C’est quand même plus poétique de Capitol Limited.
Ca n’est pas le trajet le plus long que propose l’Amtrak (bien qu’en théorie on en ait pour 52h de train) mais c’est le plus renommé par la diversité des paysages qu’il permet de voir.
Sortis de Chicago, on traverse d’immenses plaines agricoles avec des champs de blés à perte de vue. Le Mississipi (le fleuve). Puis d’immenses fermes, notamment le plus grand parc à bétail des US : plus long qu’un train de fret américain, c’est pour dire ! Et vue la densité d’ovins au mètre carré en plein cagnard, ça donne à réfléchir sur l’option végétarienne pour les repas à venir.
Je n’ai pas pu prendre des photos de tout car en mouvement derrière des vitres sales tout de suite ça rend moins bien.

Puis arrive le Colorado (après quand même environ 16h de train), et le conducteur (oui, comme avion, le conducteur commente le trajet) qui nous explique qu’il s’agissait d’une mer, il y a bien longtemps, d’où certains monticules émergeaient en guise d’îles.
Avec le Colorado vient lentement mais surement la traversée des Rockies (les rocheuses).
Ahhh la traversée des Rockies.
Ca ne se raconte pas, ça se vit !
Bon allez, j’essaye de raconter un peu quand même.
Ca commence quand on voit apparaître les monts enneigés des rocheuses au loin, un peu avant Denver. Peu après Denver, on commence à serpenter à flan de montagne avec une vue imprenable sur la plaine et Denver.

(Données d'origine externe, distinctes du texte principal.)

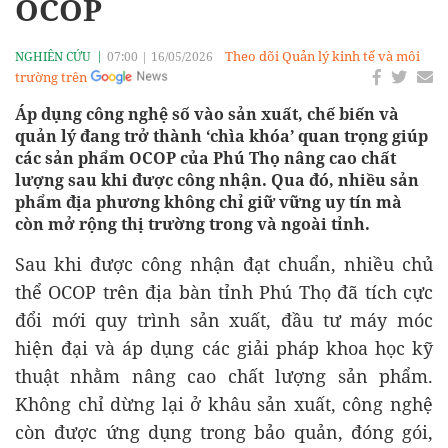
OCOP
Theo dõi Quản lý kinh tế và môi
NGHIÊN CỨU
07:00
|
16/05/2026
trường trên
Áp dụng công nghệ số vào sản xuất, chế biến và
quản lý đang trở thành ‘chìa khóa’ quan trọng giúp
các sản phẩm OCOP của Phú Thọ nâng cao chất
lượng sau khi được công nhận. Qua đó, nhiều sản
phẩm địa phương không chỉ giữ vững uy tín mà
còn mở rộng thị trường trong và ngoài tỉnh.
Sau khi được công nhận đạt chuẩn, nhiều chủ
thể OCOP trên địa bàn tỉnh Phú Thọ đã tích cực
đổi mới quy trình sản xuất, đầu tư máy móc
hiện đại và áp dụng các giải pháp khoa học kỹ
thuật nhằm nâng cao chất lượng sản phẩm.
Không chỉ dừng lại ở khâu sản xuất, công nghệ
còn được ứng dụng trong bảo quản, đóng gói,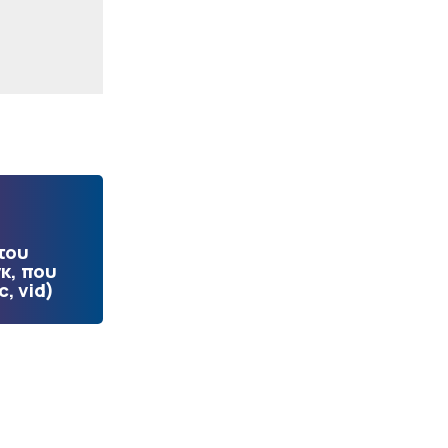
του
κ, που
, vid)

Après quelques tunnels, on arrive sur les plateaux rocheux avec les monts enneigés au dernier plan. Puis vient le tunnel ferroviaire le plus long des Rockies : 6,1 miles, 10 minutes de traversées avec interdiction stricte de se déplacer déjà parce qu’il fait noir mais aussi et surtout parce que l’ouverture des portes interwagons est risquée (je n’ai pas très bien compris la nature du risque).
Arrive la rivière du Colorado et une des parties les plus époustouflantes du voyage jusqu’ici : on serpente le long de la rivière au cœur d’un parc naturel. Autour il n’y a rien. Plus de fermes, plus de stations de ski comme on en croise au début de la traversée. Juste la rivière, quelques pêcheurs, quelques cannoés et la nature dans sa robe automnale.

Pfiou.

Quelle claque.
Dur de se forcer à aller manger quand on est scotchés à l’observation deck. Heureusement que le wagon restaurant est bien placé !

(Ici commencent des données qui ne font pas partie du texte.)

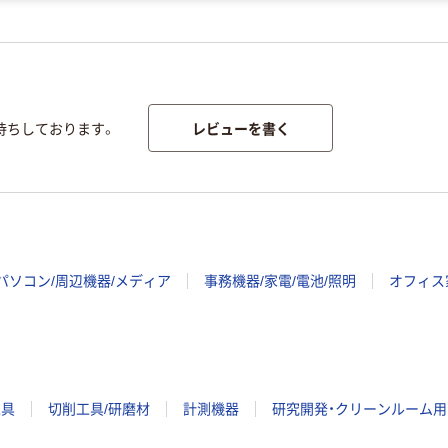
レビューを書く
待ちしております。
パソコン/周辺機器/メディア
事務機器/家電/電池/照明
オフィス
工具
切削工具/研磨材
計測機器
研究開発・クリーンルーム用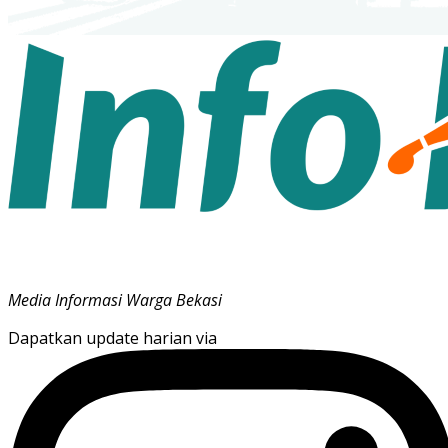
Media Informasi Warga Bekasi
Dapatkan update harian via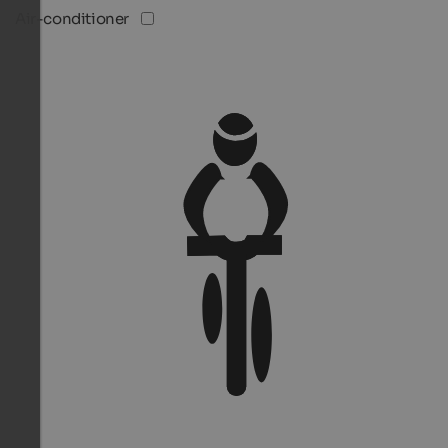
Air-conditioner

Petit à petit, le paysage devient plus rocailleux, les pentes plus abruptes : on commence la descente dans le canyon. Les roches aux dégradés d’ocres rouges, blancs et dorés viennent s’ajouter au tableau.
Tout ça sous un beau ciel bleu.

On en finit par se demander quand viendra la nuit pour qu’on soit forcés de ne plus regarder par la fenêtre.
Mais les Rocheuses ne sont pas le seul moment impressionnant.
Au réveil, le lendemain, à l’aube (décalage horaire oblige), à peine un œil à moitié ouvert que l’on regarde par la fenêtre. Voilà le désert du Nevada qui point sont nez sous les premiers rayons du soleil.
Pour le coup, les photos ne rendent vraiment rien mais ces nuances de rouge et d’ombre sur un paysage désertique avec quelques monticules au loin… Qu’importe les heures de retard. C’est tellement beau !
Puis, pendant les premières heures de la matinée, le bush aride agrémenté de quelques buissons et de beaucoup de sel se déroule sous nos yeux. On voit même par endroit des nappes de sel sans eau donnant l’effet d’une légère couche de neige sur ce désert.

Il y a très peu d’habitation. Les fermes sont réduites à leur minimum vitales et on croise surtout des villages fantômes et quelques animaux sauvages (dont des mustangs).
Puis arrive Reno, le petit Las Vegas du coin, et avec Reno l’entrée dans la Sierra Nevada où le train longe tranquillement les lacs et des petites montagnes drapées de pins vert foncés et d’autres arbres feuillus pour rajouter du rouge, du doré et du jaune.

Ma voisine de cabine, habituée du voyage, me confirme que c’est la meilleure période pour faire ce trajet : les couleurs de l’automne sont les plus belles. Et il faut ajouter qu’on a la chance d’être toujours accompagnés d’un beau ciel bleu.

En conclusion, si vous hésitez, je vous conseil de tester le California Zephyr depuis Denver jusqu’à Sacramento voire même Emeryville mais entre ces deux villes le personnel de bord commence à plier bagage donc c’est un peu moins ambiance croisière.
Et faites le en couchette, si vous ne voyagez pas seul : ça peut se rentabiliser vite surtout que tous les repas sont compris. Le lit est quand même plus confortable qu’un siège et que le personnel est au petits soins.